## The records
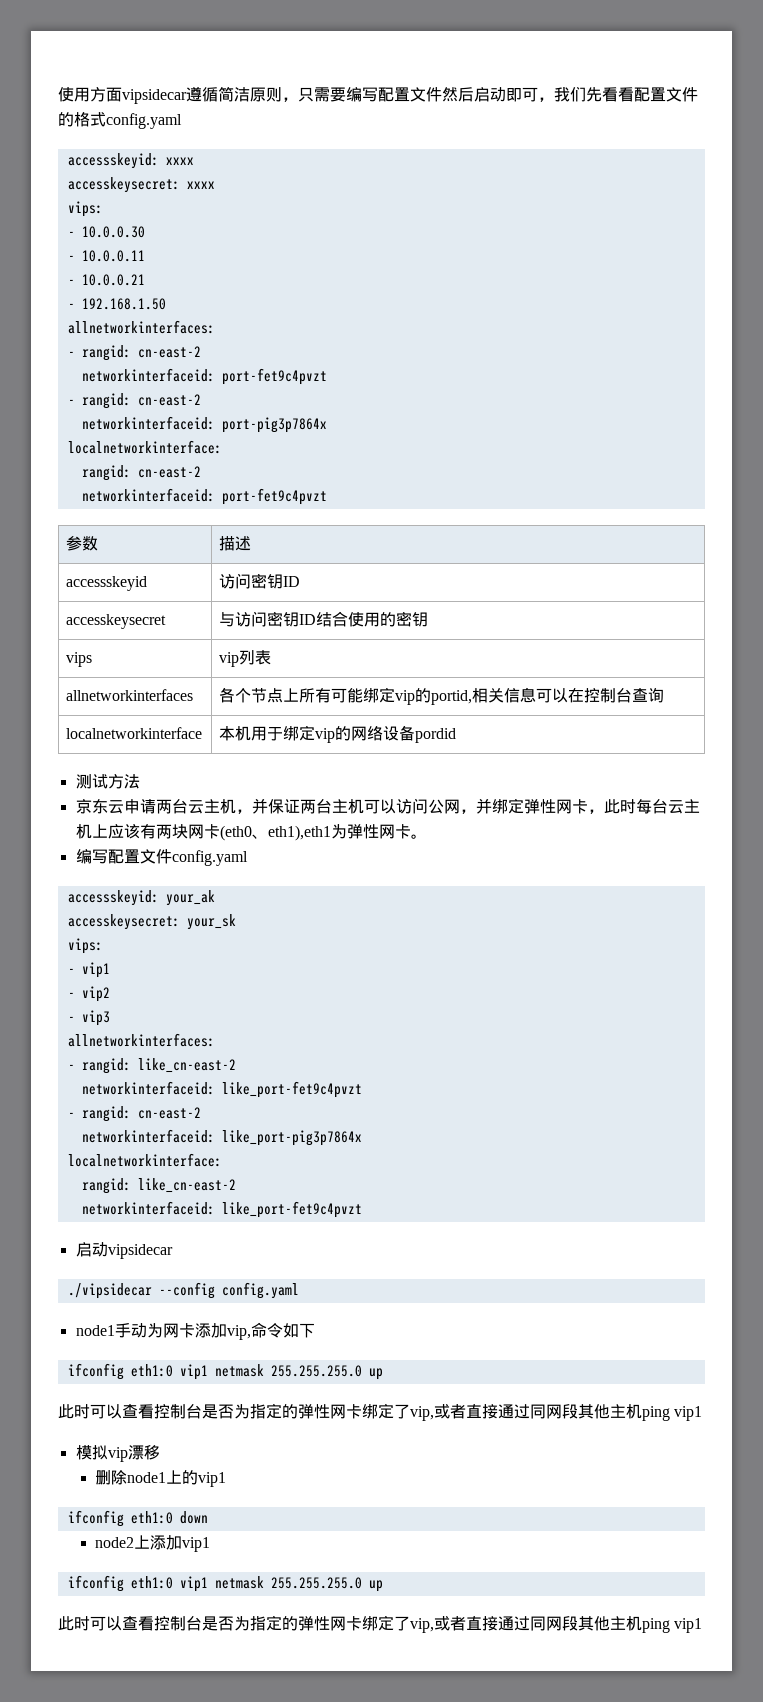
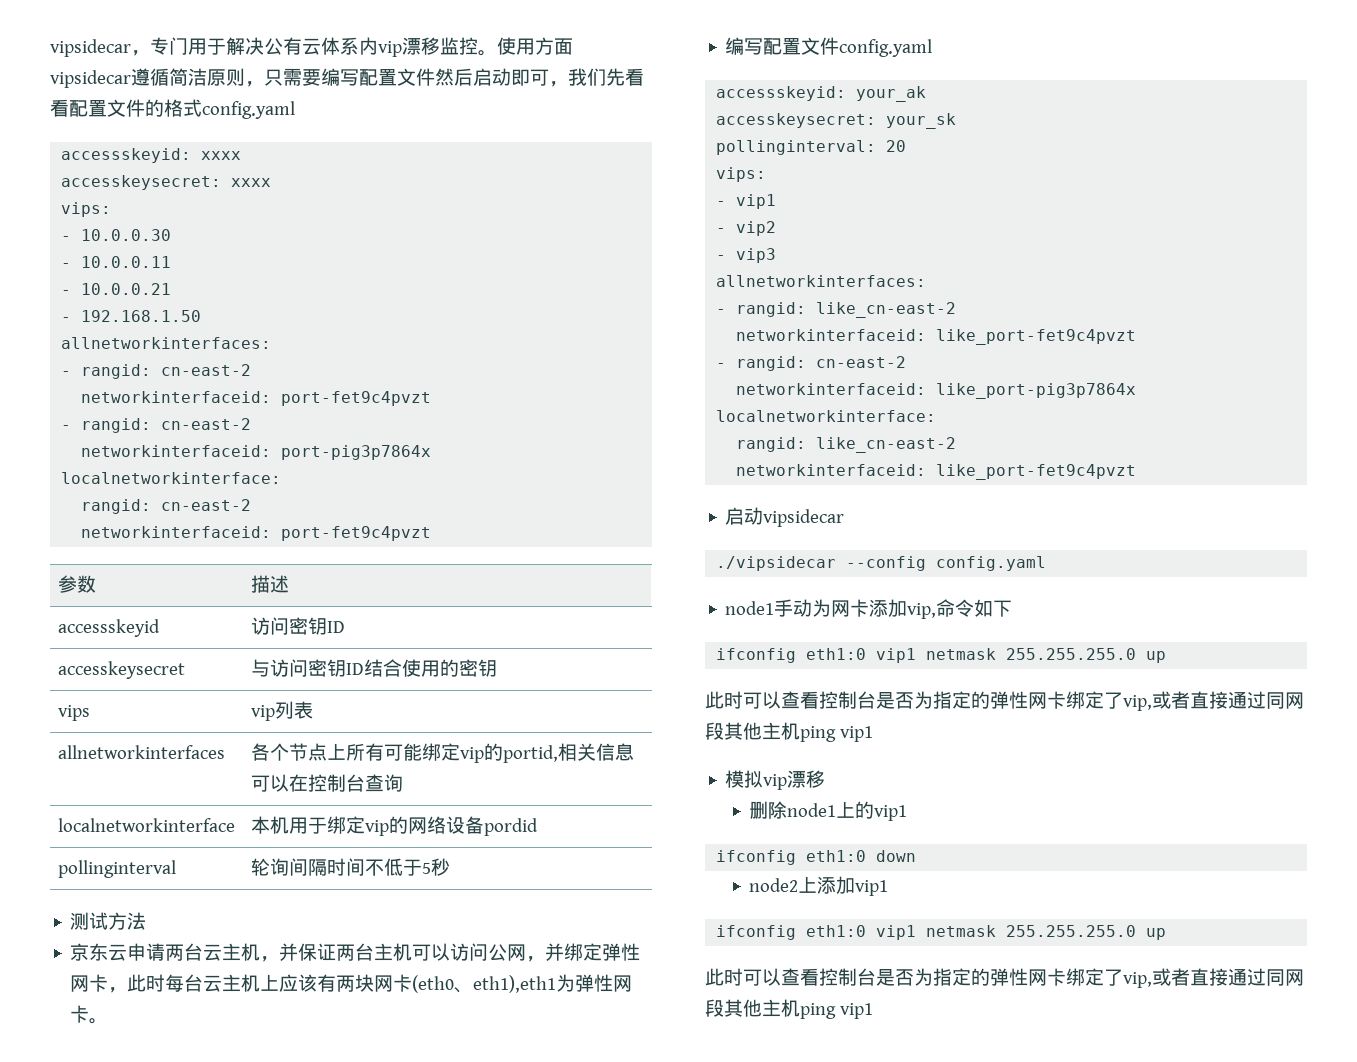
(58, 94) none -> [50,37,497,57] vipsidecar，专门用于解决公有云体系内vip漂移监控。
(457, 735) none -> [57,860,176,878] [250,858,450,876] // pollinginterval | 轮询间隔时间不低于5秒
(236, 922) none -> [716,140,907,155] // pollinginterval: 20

==

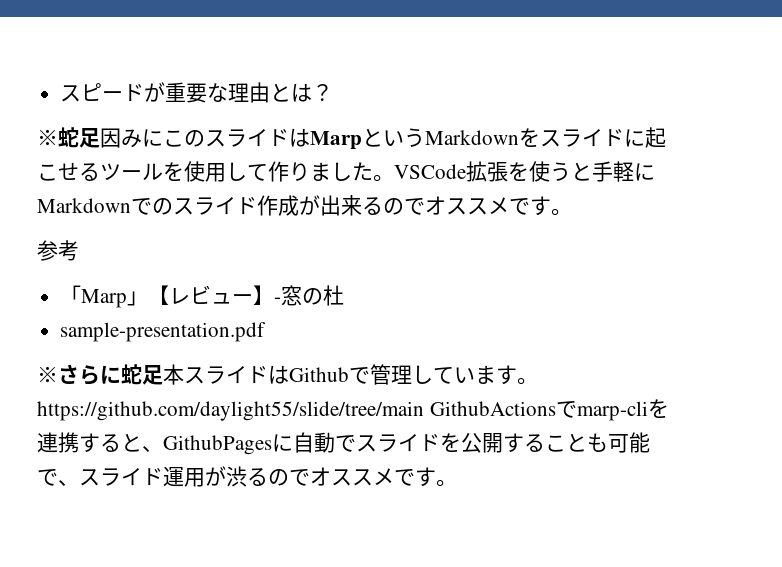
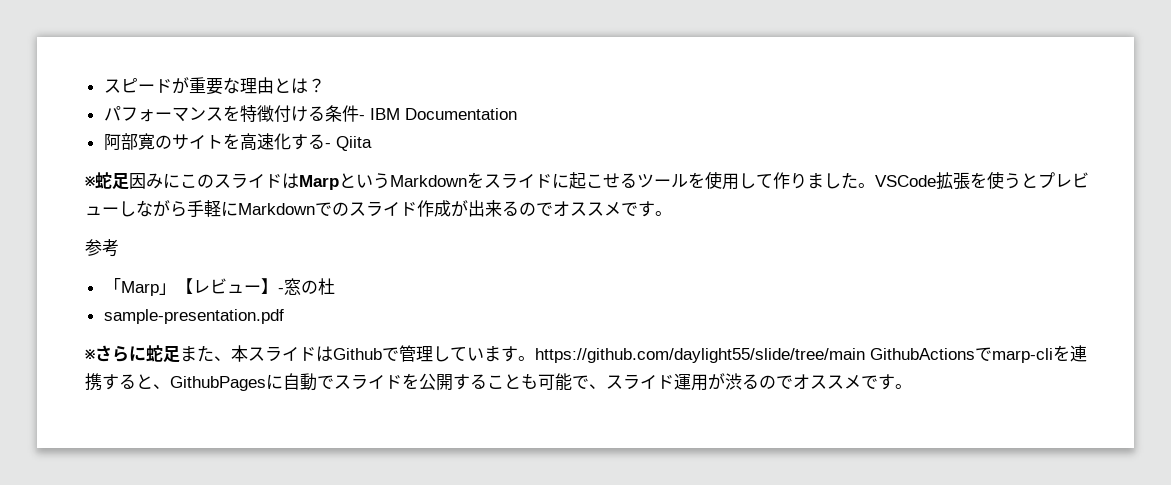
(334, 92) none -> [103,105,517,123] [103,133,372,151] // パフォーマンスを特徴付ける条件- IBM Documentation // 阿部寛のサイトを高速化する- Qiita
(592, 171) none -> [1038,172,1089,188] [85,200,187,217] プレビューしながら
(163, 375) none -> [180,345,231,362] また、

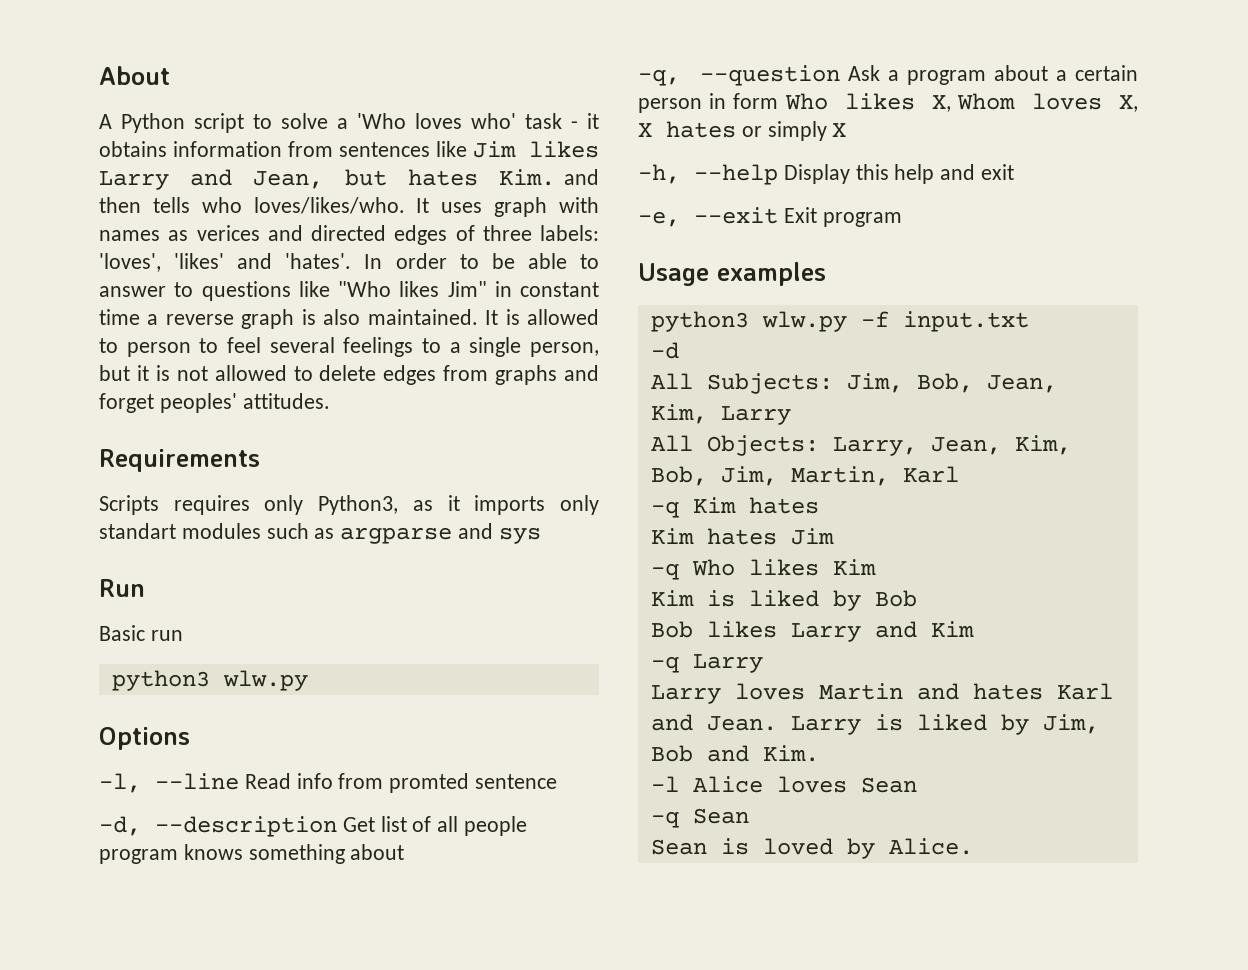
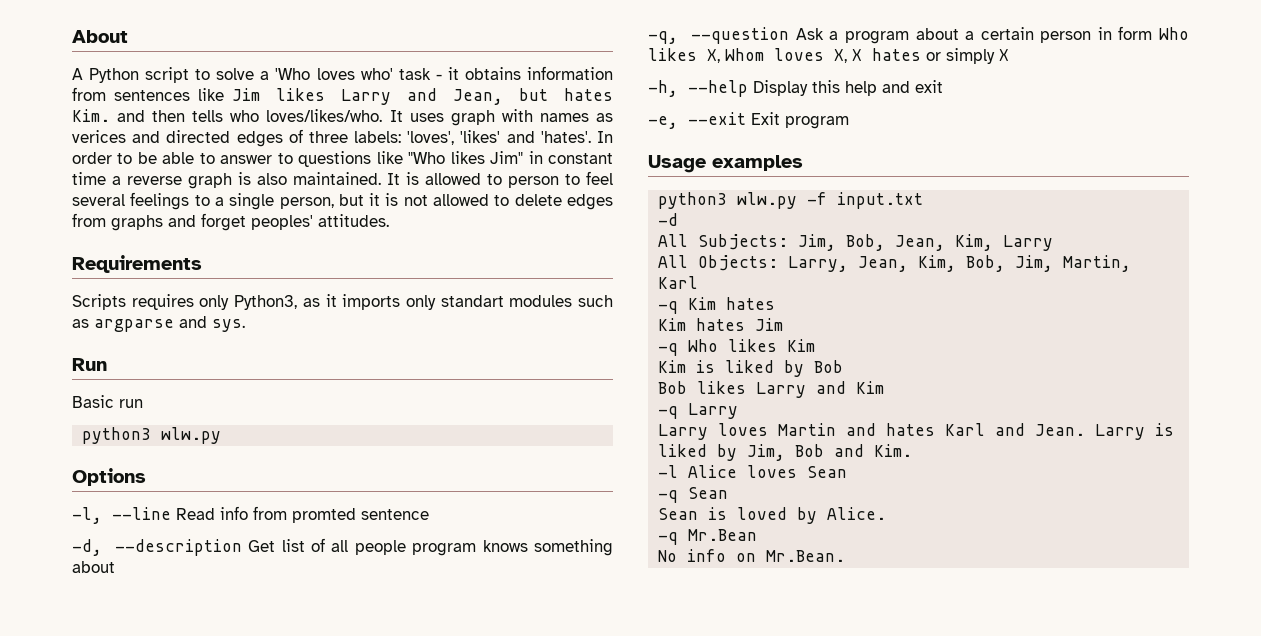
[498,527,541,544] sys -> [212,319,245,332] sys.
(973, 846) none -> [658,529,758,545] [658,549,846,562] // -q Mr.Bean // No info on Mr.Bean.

## Prompt
The answer is the lines above between the line holding "(457, 735) none" and the line holding "(236, 922) none", inclusive, each written out exactly, and no others.

## Answer space
(457, 735) none -> [57,860,176,878] [250,858,450,876] // pollinginterval | 轮询间隔时间不低于5秒
(236, 922) none -> [716,140,907,155] // pollinginterval: 20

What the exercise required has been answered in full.